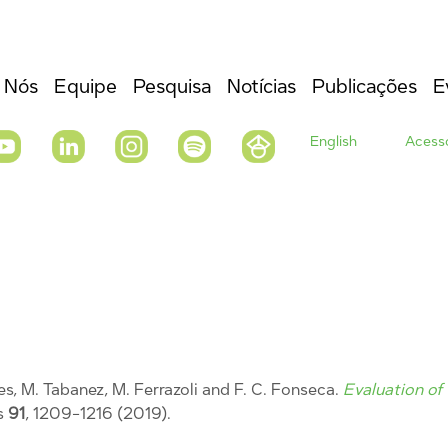
 Nós
Equipe
Pesquisa
Notícias
Publicações
E
English
Acesso
es, M. Tabanez, M. Ferrazoli and F. C. Fonseca.
Evaluation of
s
91
, 1209-1216 (2019).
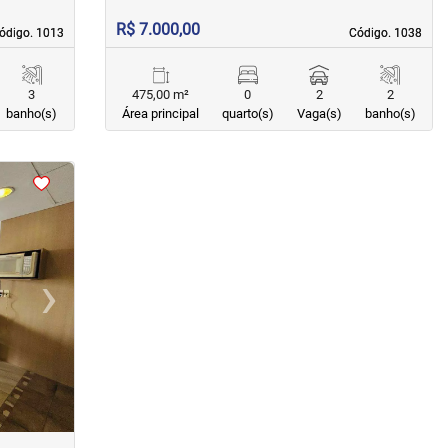
R$ 7.000,00
ódigo. 1013
ódigo. 1013
Código. 1038
Código. 1038
3
475,00 m²
0
2
2
banho(s)
Área principal
quarto(s)
Vaga(s)
banho(s)
›
Next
▬▬▬
--- Problem ---
A faithful, word-for-word copy of the data is needed; the pictures should not appear in it.

--- Exercise output ---
 Nós
Equipe
Pesquisa
Notícias
Publicações
E
English
Acesso
es, M. Tabanez, M. Ferrazoli and F. C. Fonseca.
Evaluation of
s
91
, 1209-1216 (2019).
R$ 7.000,00
ódigo. 1013
ódigo. 1013
Código. 1038
Código. 1038
3
475,00 m²
0
2
2
banho(s)
Área principal
quarto(s)
Vaga(s)
banho(s)
›
Next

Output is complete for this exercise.